Academic credits include first-class honours for her graduate certificate in clinical research management through Melbourne University, yet not one word of these achievements has been mentioned during our extensive interview.

Ms Devereux was a founding member of the Australasian Biospecimen Network (ABN) and was then elected president of the Australasian Biospecimen Network Association (ABNA). Her scientific appointments include manager of the Peter MacCallum Cancer Centre Tissue Bank and research manager of the centre.

She is a member of the Cancer Council Victoria Tissue Bank Network and was a council member of the International Society for Biological and Environmental Repositories from 2007 to 2009, so is an internationally acknowledged expert in medical research. This lifepool project is an intense part of her consciousness, so she hits her sales pitch.

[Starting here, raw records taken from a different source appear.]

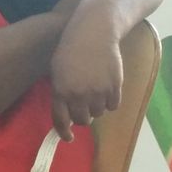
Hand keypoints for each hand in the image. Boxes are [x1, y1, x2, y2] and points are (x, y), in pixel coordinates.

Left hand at [49, 14, 122, 141]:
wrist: (94, 33)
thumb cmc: (71, 49)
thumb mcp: (57, 70)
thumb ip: (61, 92)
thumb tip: (67, 114)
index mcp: (60, 91)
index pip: (61, 120)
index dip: (64, 132)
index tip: (69, 138)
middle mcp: (78, 95)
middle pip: (82, 120)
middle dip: (83, 117)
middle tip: (84, 108)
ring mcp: (97, 91)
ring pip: (98, 113)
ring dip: (97, 107)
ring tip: (96, 92)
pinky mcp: (114, 86)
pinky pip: (113, 105)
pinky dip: (110, 101)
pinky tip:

“Being part of lifepool involves participants completing our health and lifestyle questionnaire — it takes about 30 minutes — giving permission for lifepool to collect your mammogram information from BreastScreen, then allowing us to link with the Cancer Registry to follow your health with respect to any diagnoses of cancer,” she says, avidly encouraging any female in her vicinity to volunteer for the research collection.

Women do not have to have been diagnosed with breast cancer to donate — any adult female who has had, or intends to have, a mammogram is welcome to join.

Lisa stresses that all women’s health information and questionnaire data is stored on secure databases housed at PMCC and the University of Melbourne. Any tumour samples collected by lifepool are converted into wax blocks (called tissue microarray blocks) and then stored at Peter Mac’s tissue bank.

“In giving your consent to join this program,” she explains, “you agree to allow lifepool to keep your information securely and provide it in a de-identifying format to researchers. Then lifepool will keep you updated about the kinds of research your data and sample has supported, but we won’t pester you by asking your permission to use those samples or data in each separate research study.

“Researchers from right around the nation, in fact right around the world, can apply to us for data and samples for their research, so your donations are critically important,” she says, proudly.

Segments of those donated blood or saliva samples might be used across dozens of individual studies both here and overseas, so contacting participant donors would add a huge cost in both researchers’ time and telephonic contacts.

New volunteers to lifepool will join a study recently published in the respected Journal of Clinical Oncology.